NRL legend Corey Parker (pictured with his wife and children) has revealed he has “no doubt” he is suffering from the effects of the fatal brain disease chronic traumatic encephalopathy.
Parker, 41, scored 347 games for the Broncos, as well as 19 appearances for the Kangaroos and 13 Origins for Queensland in a long and brutal career.
The father of four suggested in a radio interview that he is already noticing his brain deteriorating (pictured left, in his current media role at Fox League).
‘I do not have any doubt; I have no doubt in my tenure as a rugby league player that I have symptoms, I have symptoms of CTE.
But it is something that cannot be understood until, obviously, post-mortem.
“You can’t expect to play a sport with a lot of collisions, [and] for [close to] 20 of those years at a high level and not having any type of side effects.
“You can try and manage different things, but the damage has already been done, right?”
Parker added that the NRL must take some responsibility for players past and present who suffer from the condition, but he is pleased to see changes being introduced at youth level.
His somber revelation comes after NRL icon Wally Lewis spoke about how his life has been affected by the symptoms of a probable case of CTE.
Parker also noted that during his career playing with a concussion was widely viewed as a badge of honor, and leaving the field was a sign of weakness.
“We actually looked at him like, ‘Oh, this guy is so tough,'” he said.
Rugby league icon Wally Lewis (pictured with partner Lynda Adams) has been diagnosed with probable chronic traumatic encephalopathy (CTE)
Lewis sought professional help after the tragic suicide of first-place Cowboys coach Paul Green, who was revealed to have CTE after his death.
‘But there were times in my career when I knew I had a concussion, I knew I was dazed.

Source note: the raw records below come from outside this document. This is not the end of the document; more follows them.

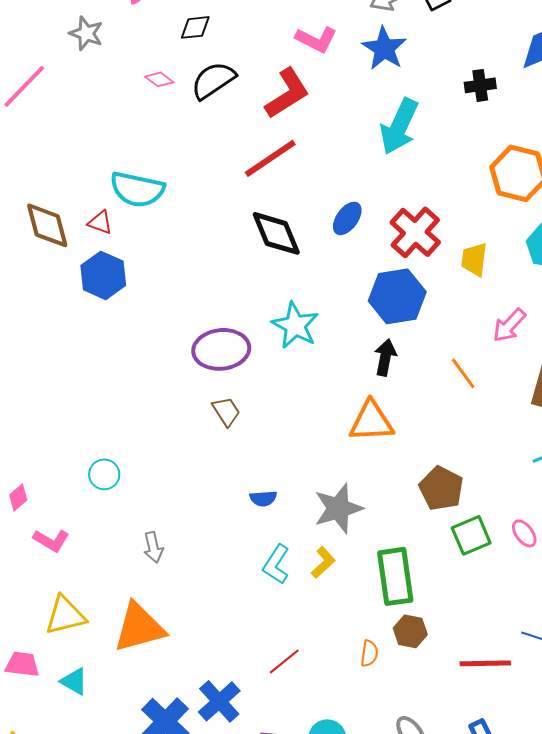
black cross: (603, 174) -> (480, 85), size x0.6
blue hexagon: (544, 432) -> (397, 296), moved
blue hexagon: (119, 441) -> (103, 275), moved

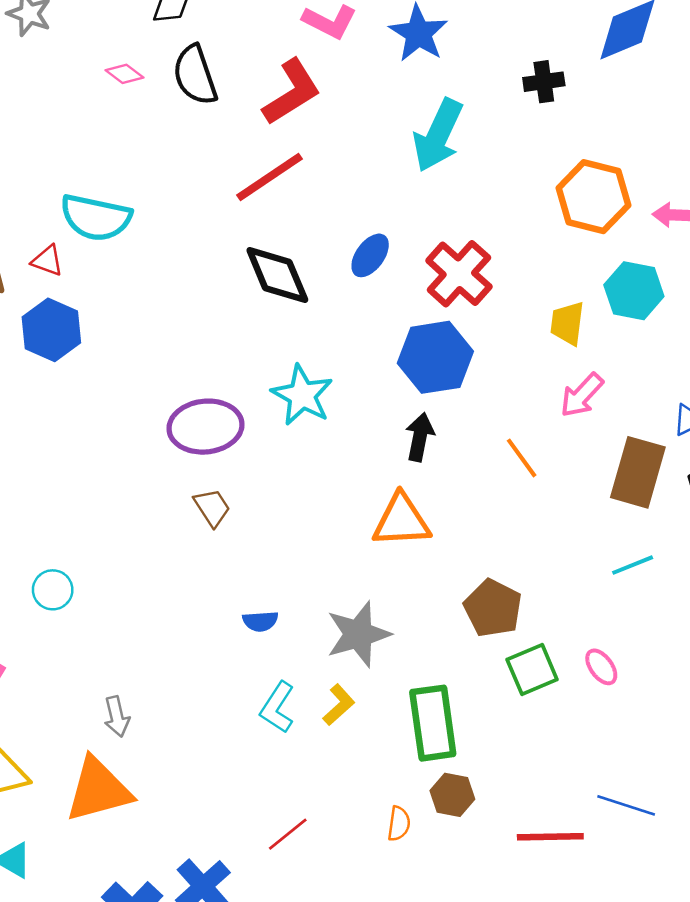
black semicircle: (213, 80) -> (195, 75), turned -75
yellow trapezoid: (474, 259) -> (567, 323), moved
gray arrow: (153, 547) -> (117, 717), moved

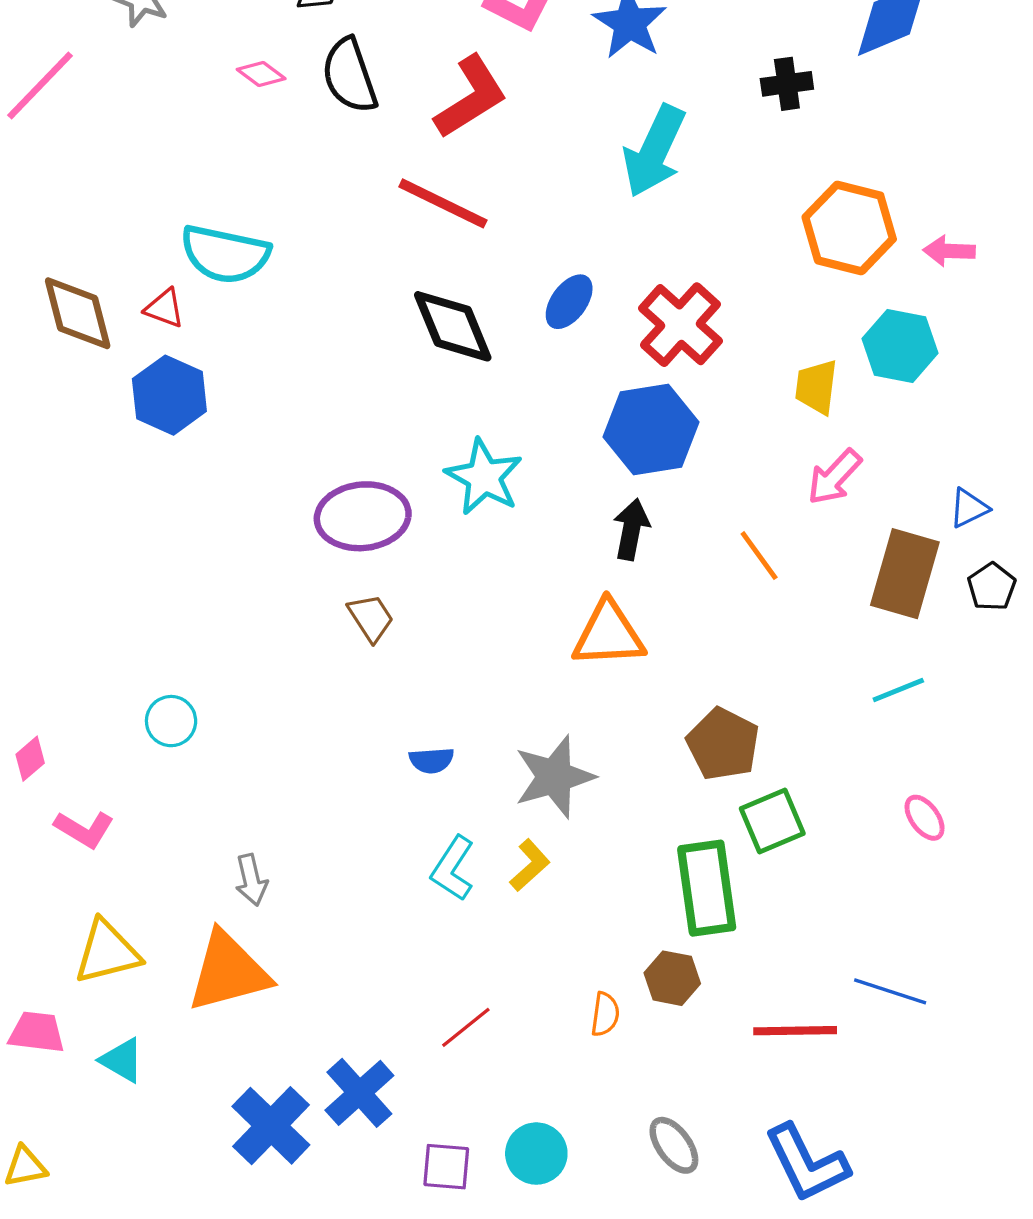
red line: (269, 177) -> (443, 203), turned 60
pink ellipse: (601, 667) -> (925, 818), moved
green rectangle: (433, 723) -> (707, 888), moved

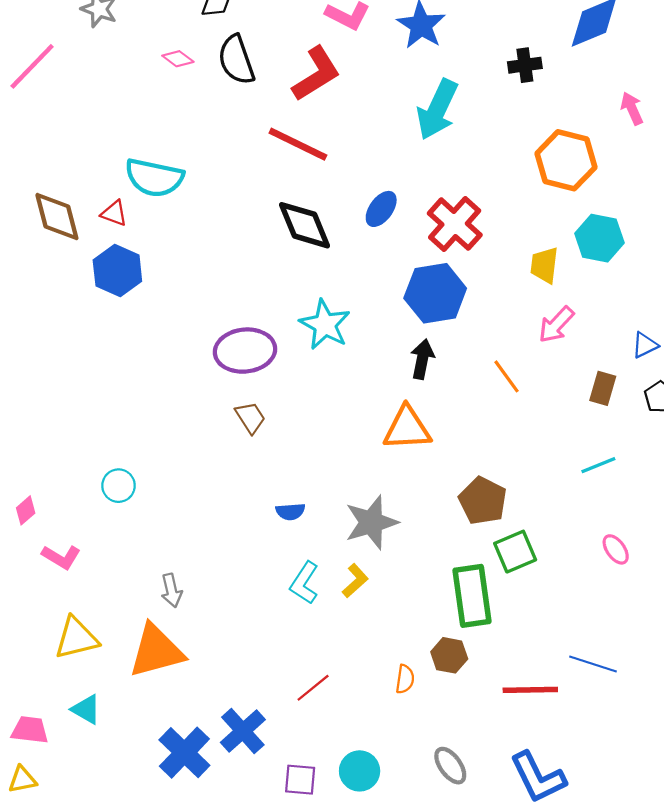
pink arrow: (949, 251) -> (632, 108), moved, turned 64
brown rectangle: (905, 574) -> (603, 388), size x0.6
pink trapezoid: (37, 1032) -> (30, 730), moved

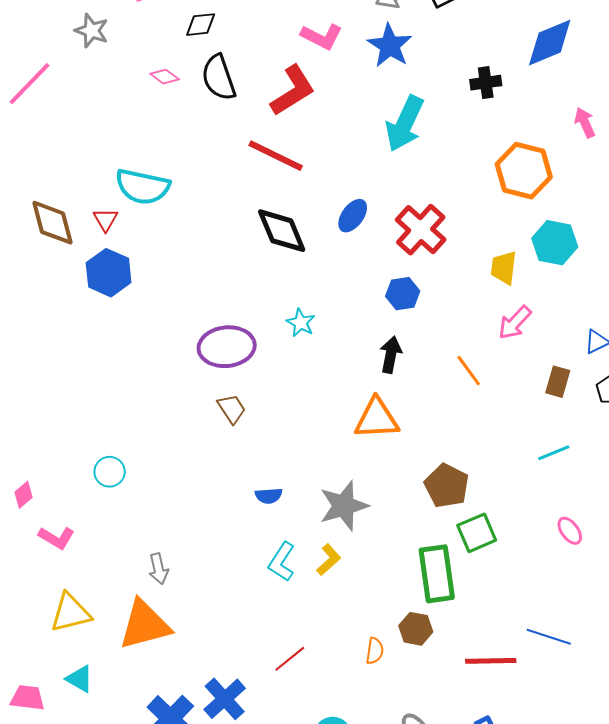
red triangle: (114, 213) -> (106, 220), turned 40
blue hexagon: (435, 293) -> (403, 294), size x0.6
cyan star: (325, 325) -> (301, 323), size x0.6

‘Towards the end of my career, I would actually buy myself time on the ground and hold on to a shoulder or a leg until my head was okay, then stand up.
“I knew if I stood up I would stumble, which is definitely not the right way to think.”
In 2022, an autopsy of the brain of former NRL player and head coach Paul Green, who took his own life, confirmed he had a severe case of CTE.